Data supplied: Begin

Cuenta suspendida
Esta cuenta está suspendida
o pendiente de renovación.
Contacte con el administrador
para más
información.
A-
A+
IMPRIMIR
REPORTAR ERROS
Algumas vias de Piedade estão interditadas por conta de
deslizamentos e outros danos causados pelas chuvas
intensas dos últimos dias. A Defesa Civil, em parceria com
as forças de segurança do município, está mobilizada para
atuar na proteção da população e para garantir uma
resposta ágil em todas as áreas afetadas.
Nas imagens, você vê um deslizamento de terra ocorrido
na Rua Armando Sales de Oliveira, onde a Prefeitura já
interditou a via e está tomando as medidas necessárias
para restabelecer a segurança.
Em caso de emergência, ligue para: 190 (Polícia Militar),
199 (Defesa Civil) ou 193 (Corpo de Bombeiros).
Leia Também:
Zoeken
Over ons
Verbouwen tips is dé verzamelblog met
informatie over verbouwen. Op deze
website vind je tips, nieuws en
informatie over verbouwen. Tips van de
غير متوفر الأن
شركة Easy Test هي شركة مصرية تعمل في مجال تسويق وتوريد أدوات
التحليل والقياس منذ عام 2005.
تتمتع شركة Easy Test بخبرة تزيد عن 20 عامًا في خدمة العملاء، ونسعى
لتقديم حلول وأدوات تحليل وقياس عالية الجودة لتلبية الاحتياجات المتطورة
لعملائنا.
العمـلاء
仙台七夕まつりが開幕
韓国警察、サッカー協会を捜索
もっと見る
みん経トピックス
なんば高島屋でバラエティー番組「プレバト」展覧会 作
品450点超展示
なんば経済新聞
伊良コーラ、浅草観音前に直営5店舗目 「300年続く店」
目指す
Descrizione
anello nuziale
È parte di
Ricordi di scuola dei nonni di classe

Data supplied: End

[The task] Show the lines where the word "Civil" appears in the entries.

[Answer section]
intensas dos últimos dias. A Defesa Civil, em parceria com
199 (Defesa Civil) ou 193 (Corpo de Bombeiros).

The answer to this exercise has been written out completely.